--- Goal of the exercise ---
Every line below must be given again exactly.

(Saved data entries)
——
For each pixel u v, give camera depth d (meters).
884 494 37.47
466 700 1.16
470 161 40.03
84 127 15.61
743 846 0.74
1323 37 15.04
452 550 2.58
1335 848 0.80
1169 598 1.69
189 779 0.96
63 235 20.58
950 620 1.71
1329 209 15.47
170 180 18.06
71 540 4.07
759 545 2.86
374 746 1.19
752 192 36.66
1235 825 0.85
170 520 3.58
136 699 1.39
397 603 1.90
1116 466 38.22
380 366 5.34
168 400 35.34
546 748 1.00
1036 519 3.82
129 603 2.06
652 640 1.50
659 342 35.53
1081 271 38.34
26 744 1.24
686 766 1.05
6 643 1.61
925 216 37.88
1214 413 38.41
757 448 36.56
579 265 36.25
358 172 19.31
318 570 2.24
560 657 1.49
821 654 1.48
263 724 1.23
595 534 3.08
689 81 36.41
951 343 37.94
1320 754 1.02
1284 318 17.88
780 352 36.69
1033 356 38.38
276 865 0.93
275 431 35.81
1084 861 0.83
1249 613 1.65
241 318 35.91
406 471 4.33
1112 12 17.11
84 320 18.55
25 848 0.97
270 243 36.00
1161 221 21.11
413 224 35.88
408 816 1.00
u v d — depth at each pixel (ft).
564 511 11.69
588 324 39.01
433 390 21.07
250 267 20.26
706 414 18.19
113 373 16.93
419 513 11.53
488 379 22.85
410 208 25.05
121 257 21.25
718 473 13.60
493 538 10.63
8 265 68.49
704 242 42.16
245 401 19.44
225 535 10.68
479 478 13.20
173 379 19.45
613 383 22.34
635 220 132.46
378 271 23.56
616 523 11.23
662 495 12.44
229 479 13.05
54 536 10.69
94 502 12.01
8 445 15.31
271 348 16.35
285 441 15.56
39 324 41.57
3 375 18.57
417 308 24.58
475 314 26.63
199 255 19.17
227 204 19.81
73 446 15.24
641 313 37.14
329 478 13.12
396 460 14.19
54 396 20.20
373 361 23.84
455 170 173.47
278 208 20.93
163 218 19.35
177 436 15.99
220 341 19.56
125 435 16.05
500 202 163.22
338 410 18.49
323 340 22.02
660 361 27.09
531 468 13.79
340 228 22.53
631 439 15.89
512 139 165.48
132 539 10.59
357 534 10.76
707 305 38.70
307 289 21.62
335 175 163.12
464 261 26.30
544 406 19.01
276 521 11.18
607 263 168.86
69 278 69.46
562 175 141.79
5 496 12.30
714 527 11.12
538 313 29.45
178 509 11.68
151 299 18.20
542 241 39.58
——
--- Expected output ---
For each pixel u v, give camera depth d (meters).
884 494 37.47
466 700 1.16
470 161 40.03
84 127 15.61
743 846 0.74
1323 37 15.04
452 550 2.58
1335 848 0.80
1169 598 1.69
189 779 0.96
63 235 20.58
950 620 1.71
1329 209 15.47
170 180 18.06
71 540 4.07
759 545 2.86
374 746 1.19
752 192 36.66
1235 825 0.85
170 520 3.58
136 699 1.39
397 603 1.90
1116 466 38.22
380 366 5.34
168 400 35.34
546 748 1.00
1036 519 3.82
129 603 2.06
652 640 1.50
659 342 35.53
1081 271 38.34
26 744 1.24
686 766 1.05
6 643 1.61
925 216 37.88
1214 413 38.41
757 448 36.56
579 265 36.25
358 172 19.31
318 570 2.24
560 657 1.49
821 654 1.48
263 724 1.23
595 534 3.08
689 81 36.41
951 343 37.94
1320 754 1.02
1284 318 17.88
780 352 36.69
1033 356 38.38
276 865 0.93
275 431 35.81
1084 861 0.83
1249 613 1.65
241 318 35.91
406 471 4.33
1112 12 17.11
84 320 18.55
25 848 0.97
270 243 36.00
1161 221 21.11
413 224 35.88
408 816 1.00
u v d — depth at each pixel (ft).
564 511 11.69
588 324 39.01
433 390 21.07
250 267 20.26
706 414 18.19
113 373 16.93
419 513 11.53
488 379 22.85
410 208 25.05
121 257 21.25
718 473 13.60
493 538 10.63
8 265 68.49
704 242 42.16
245 401 19.44
225 535 10.68
479 478 13.20
173 379 19.45
613 383 22.34
635 220 132.46
378 271 23.56
616 523 11.23
662 495 12.44
229 479 13.05
54 536 10.69
94 502 12.01
8 445 15.31
271 348 16.35
285 441 15.56
39 324 41.57
3 375 18.57
417 308 24.58
475 314 26.63
199 255 19.17
227 204 19.81
73 446 15.24
641 313 37.14
329 478 13.12
396 460 14.19
54 396 20.20
373 361 23.84
455 170 173.47
278 208 20.93
163 218 19.35
177 436 15.99
220 341 19.56
125 435 16.05
500 202 163.22
338 410 18.49
323 340 22.02
660 361 27.09
531 468 13.79
340 228 22.53
631 439 15.89
512 139 165.48
132 539 10.59
357 534 10.76
707 305 38.70
307 289 21.62
335 175 163.12
464 261 26.30
544 406 19.01
276 521 11.18
607 263 168.86
69 278 69.46
562 175 141.79
5 496 12.30
714 527 11.12
538 313 29.45
178 509 11.68
151 299 18.20
542 241 39.58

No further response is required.